:: TASK TO CARRY OUT ::
Each line of the records below that holds "views" should be returned.

[EXCERPTED DATA — start]

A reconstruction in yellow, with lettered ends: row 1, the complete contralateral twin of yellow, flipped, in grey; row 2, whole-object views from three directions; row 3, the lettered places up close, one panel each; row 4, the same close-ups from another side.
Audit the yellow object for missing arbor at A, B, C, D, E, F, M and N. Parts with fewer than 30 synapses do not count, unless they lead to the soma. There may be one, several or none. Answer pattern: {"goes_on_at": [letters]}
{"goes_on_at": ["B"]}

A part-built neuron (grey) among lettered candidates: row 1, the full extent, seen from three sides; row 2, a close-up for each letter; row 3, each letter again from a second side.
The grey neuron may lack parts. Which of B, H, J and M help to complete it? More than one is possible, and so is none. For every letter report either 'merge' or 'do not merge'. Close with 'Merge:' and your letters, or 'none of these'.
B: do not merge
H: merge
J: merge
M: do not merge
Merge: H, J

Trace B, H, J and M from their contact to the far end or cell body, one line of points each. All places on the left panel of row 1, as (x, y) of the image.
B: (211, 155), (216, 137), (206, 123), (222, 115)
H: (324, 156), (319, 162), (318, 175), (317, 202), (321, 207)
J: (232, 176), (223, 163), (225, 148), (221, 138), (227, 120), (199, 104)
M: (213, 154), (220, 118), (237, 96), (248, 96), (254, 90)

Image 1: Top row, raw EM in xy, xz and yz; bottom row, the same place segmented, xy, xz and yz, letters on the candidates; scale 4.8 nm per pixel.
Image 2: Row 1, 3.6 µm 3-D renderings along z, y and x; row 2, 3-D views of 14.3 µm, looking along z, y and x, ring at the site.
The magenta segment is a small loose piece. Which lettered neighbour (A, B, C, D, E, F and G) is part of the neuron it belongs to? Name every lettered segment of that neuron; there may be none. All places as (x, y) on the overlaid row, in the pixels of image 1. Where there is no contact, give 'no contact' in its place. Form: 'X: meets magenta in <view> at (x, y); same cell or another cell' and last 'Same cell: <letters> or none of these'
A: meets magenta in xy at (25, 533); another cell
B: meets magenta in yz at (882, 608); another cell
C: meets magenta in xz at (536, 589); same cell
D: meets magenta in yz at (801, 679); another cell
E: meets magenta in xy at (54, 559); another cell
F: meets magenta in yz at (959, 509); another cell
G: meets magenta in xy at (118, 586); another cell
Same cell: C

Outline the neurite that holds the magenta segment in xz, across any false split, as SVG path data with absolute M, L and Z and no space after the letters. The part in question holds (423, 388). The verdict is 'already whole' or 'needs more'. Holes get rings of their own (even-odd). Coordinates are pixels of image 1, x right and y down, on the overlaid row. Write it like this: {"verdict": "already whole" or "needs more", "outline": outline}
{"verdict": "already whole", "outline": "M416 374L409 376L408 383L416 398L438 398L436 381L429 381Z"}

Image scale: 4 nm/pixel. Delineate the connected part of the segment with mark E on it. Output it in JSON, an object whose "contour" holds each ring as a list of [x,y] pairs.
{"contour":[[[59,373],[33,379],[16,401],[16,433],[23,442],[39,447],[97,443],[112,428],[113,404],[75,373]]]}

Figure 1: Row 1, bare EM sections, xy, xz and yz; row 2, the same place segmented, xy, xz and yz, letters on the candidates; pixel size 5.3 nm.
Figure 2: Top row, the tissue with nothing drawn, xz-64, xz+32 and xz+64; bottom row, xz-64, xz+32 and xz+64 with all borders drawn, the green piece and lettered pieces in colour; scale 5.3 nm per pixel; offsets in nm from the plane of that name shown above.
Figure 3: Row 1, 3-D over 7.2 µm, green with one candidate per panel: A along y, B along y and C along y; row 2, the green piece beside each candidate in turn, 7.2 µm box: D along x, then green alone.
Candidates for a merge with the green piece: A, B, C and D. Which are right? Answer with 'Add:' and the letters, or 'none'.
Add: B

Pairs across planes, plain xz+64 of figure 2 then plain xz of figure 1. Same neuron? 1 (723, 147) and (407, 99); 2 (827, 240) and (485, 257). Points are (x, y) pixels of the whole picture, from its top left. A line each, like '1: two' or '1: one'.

[EXCERPTED DATA — finish]

:: WORKED SOLUTION ::
A reconstruction in yellow, with lettered ends: row 1, the complete contralateral twin of yellow, flipped, in grey; row 2, whole-object views from three directions; row 3, the lettered places up close, one panel each; row 4, the same close-ups from another side.
Image 2: Row 1, 3.6 µm 3-D renderings along z, y and x; row 2, 3-D views of 14.3 µm, looking along z, y and x, ring at the site.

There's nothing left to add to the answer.